(Electronics engineering source data)
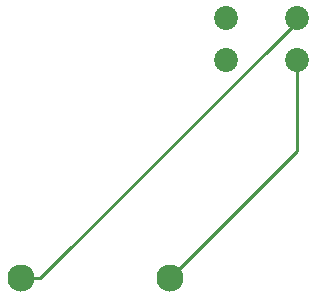
<source format=gbr>
%TF.GenerationSoftware,KiCad,Pcbnew,(5.1.5)-3*%
%TF.CreationDate,2020-10-03T13:17:45-05:00*%
%TF.ProjectId,BPS-ShuntResistorPCB,4250532d-5368-4756-9e74-526573697374,rev?*%
%TF.SameCoordinates,Original*%
%TF.FileFunction,Copper,L2,Bot*%
%TF.FilePolarity,Positive*%
%FSLAX46Y46*%
G04 Gerber Fmt 4.6, Leading zero omitted, Abs format (unit mm)*
G04 Created by KiCad (PCBNEW (5.1.5)-3) date 2020-10-03 13:17:45*
%MOMM*%
%LPD*%
G04 APERTURE LIST*
%TA.AperFunction,ComponentPad*%
%ADD10C,2.028000*%
%TD*%
%TA.AperFunction,ComponentPad*%
%ADD11C,2.300000*%
%TD*%
%TA.AperFunction,Conductor*%
%ADD12C,0.250000*%
%TD*%
G04 APERTURE END LIST*
D10*
%TO.P,J1,4*%
%TO.N,/GND*%
X173324000Y-74041000D03*
%TO.P,J1,1*%
%TO.N,/ETS*%
X173324000Y-77589000D03*
%TO.P,J1,3*%
%TO.N,/RSHH*%
X179324000Y-74041000D03*
%TO.P,J1,2*%
%TO.N,/RSHL*%
X179324000Y-77589000D03*
%TD*%
D11*
%TO.P,R1,2*%
%TO.N,/RSHL*%
X168579800Y-96037400D03*
%TO.P,R1,1*%
%TO.N,/RSHH*%
X156006800Y-96037400D03*
%TD*%
D12*
%TO.N,/RSHH*%
X179324000Y-74346545D02*
X179324000Y-74041000D01*
X157633145Y-96037400D02*
X179324000Y-74346545D01*
X156006800Y-96037400D02*
X157633145Y-96037400D01*
%TO.N,/RSHL*%
X179324000Y-85293200D02*
X168579800Y-96037400D01*
X179324000Y-77589000D02*
X179324000Y-85293200D01*
%TD*%
M02*

</source>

Exercise aim - From the records above, give again exactly the lines running from the line with "G04 APERTURE END LIST*" to the line with "X179324000Y-74346545D01*", inclusive.

Task response -
G04 APERTURE END LIST*
D10*
%TO.P,J1,4*%
%TO.N,/GND*%
X173324000Y-74041000D03*
%TO.P,J1,1*%
%TO.N,/ETS*%
X173324000Y-77589000D03*
%TO.P,J1,3*%
%TO.N,/RSHH*%
X179324000Y-74041000D03*
%TO.P,J1,2*%
%TO.N,/RSHL*%
X179324000Y-77589000D03*
%TD*%
D11*
%TO.P,R1,2*%
%TO.N,/RSHL*%
X168579800Y-96037400D03*
%TO.P,R1,1*%
%TO.N,/RSHH*%
X156006800Y-96037400D03*
%TD*%
D12*
%TO.N,/RSHH*%
X179324000Y-74346545D02*
X179324000Y-74041000D01*
X157633145Y-96037400D02*
X179324000Y-74346545D01*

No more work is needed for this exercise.